### [GIVEN RECORDS]
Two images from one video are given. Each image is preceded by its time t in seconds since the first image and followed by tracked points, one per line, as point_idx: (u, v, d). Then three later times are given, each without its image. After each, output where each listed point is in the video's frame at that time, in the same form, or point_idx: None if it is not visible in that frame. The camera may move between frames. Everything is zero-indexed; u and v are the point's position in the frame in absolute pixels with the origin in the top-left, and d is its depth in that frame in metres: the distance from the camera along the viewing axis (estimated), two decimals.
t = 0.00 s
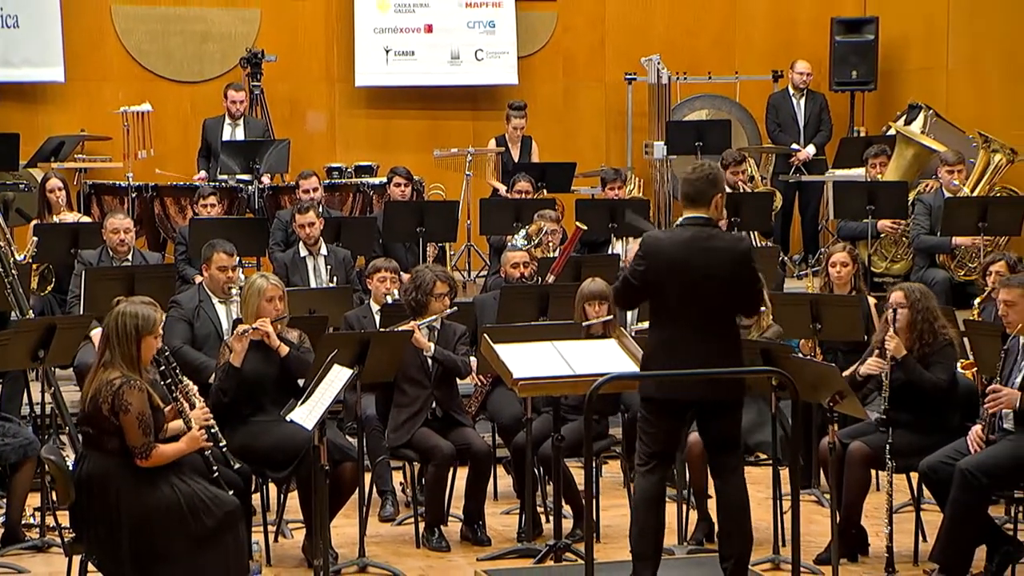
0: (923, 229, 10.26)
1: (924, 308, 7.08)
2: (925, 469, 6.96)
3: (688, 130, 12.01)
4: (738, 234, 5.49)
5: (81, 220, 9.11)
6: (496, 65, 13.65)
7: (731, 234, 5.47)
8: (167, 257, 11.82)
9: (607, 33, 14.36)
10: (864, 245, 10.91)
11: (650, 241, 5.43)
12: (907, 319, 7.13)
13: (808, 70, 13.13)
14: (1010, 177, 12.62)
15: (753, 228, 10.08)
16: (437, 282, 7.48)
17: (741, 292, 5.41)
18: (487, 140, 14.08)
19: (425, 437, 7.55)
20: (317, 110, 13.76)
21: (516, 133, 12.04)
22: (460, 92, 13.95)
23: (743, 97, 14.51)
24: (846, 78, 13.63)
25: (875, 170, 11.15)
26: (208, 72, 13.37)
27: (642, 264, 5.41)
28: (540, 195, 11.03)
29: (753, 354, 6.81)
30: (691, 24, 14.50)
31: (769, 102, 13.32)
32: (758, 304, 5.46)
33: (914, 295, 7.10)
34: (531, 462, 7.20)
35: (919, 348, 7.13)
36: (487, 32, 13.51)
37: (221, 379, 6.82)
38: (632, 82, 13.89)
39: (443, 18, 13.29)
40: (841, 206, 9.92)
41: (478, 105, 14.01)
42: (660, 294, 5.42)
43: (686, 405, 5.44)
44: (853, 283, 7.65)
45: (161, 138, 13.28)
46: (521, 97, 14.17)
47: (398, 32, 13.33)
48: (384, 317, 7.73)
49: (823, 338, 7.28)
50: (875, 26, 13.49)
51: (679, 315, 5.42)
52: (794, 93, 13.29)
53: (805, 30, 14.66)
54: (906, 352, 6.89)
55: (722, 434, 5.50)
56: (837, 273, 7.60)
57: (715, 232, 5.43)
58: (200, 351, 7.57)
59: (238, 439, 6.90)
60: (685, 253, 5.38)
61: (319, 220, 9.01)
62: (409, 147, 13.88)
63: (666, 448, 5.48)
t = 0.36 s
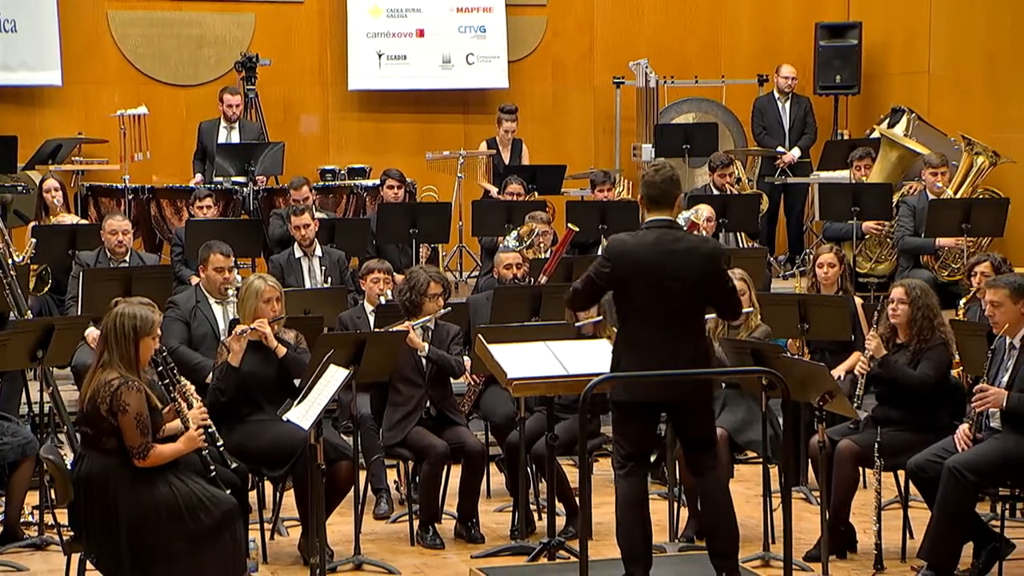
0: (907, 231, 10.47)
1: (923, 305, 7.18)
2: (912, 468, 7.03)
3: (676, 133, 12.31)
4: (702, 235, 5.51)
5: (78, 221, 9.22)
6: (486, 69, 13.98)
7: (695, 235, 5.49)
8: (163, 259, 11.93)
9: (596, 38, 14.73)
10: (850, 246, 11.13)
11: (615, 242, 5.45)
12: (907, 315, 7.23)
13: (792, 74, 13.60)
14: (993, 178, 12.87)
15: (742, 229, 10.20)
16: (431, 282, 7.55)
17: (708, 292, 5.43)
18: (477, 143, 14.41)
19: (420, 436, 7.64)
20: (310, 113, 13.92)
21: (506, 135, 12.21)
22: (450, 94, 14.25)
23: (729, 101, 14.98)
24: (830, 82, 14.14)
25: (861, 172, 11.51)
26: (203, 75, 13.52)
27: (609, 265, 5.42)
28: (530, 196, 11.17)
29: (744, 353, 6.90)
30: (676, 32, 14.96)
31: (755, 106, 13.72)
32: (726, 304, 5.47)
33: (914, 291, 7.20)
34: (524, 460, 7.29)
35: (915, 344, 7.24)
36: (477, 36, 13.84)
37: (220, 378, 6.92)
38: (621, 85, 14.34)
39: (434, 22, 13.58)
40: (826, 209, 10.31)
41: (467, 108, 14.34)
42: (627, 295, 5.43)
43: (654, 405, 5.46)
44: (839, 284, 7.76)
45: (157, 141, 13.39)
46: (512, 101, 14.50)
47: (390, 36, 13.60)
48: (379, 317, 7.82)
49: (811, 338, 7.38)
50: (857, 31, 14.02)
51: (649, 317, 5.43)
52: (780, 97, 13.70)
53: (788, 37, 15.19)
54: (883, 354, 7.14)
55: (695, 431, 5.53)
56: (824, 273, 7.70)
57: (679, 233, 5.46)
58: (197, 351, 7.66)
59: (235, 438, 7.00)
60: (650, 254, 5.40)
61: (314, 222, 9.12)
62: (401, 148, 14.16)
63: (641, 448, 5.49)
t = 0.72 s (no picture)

### [ACTION ITEM]
The result should consist solely of the lines from the one that contains "16: (431, 282, 7.55)" to the last line of the records above, reproduced exactly.

### [RESULT OF THE TASK]
16: (431, 282, 7.55)
17: (708, 292, 5.43)
18: (477, 143, 14.41)
19: (420, 436, 7.64)
20: (310, 113, 13.92)
21: (506, 135, 12.21)
22: (450, 94, 14.25)
23: (729, 101, 14.98)
24: (830, 82, 14.14)
25: (861, 172, 11.51)
26: (203, 75, 13.52)
27: (609, 265, 5.42)
28: (530, 196, 11.17)
29: (744, 353, 6.90)
30: (676, 32, 14.96)
31: (755, 106, 13.72)
32: (726, 304, 5.47)
33: (914, 291, 7.20)
34: (524, 460, 7.29)
35: (915, 344, 7.24)
36: (477, 36, 13.84)
37: (220, 378, 6.92)
38: (621, 85, 14.34)
39: (434, 22, 13.58)
40: (826, 209, 10.31)
41: (467, 108, 14.34)
42: (627, 295, 5.43)
43: (654, 405, 5.46)
44: (839, 284, 7.76)
45: (157, 141, 13.39)
46: (512, 101, 14.50)
47: (390, 36, 13.60)
48: (379, 317, 7.82)
49: (811, 338, 7.38)
50: (857, 31, 14.02)
51: (649, 317, 5.43)
52: (780, 97, 13.70)
53: (788, 37, 15.19)
54: (883, 354, 7.14)
55: (695, 431, 5.53)
56: (824, 273, 7.70)
57: (679, 233, 5.46)
58: (197, 351, 7.66)
59: (235, 438, 7.00)
60: (650, 254, 5.40)
61: (314, 222, 9.12)
62: (401, 148, 14.16)
63: (641, 448, 5.49)
t = 0.72 s (no picture)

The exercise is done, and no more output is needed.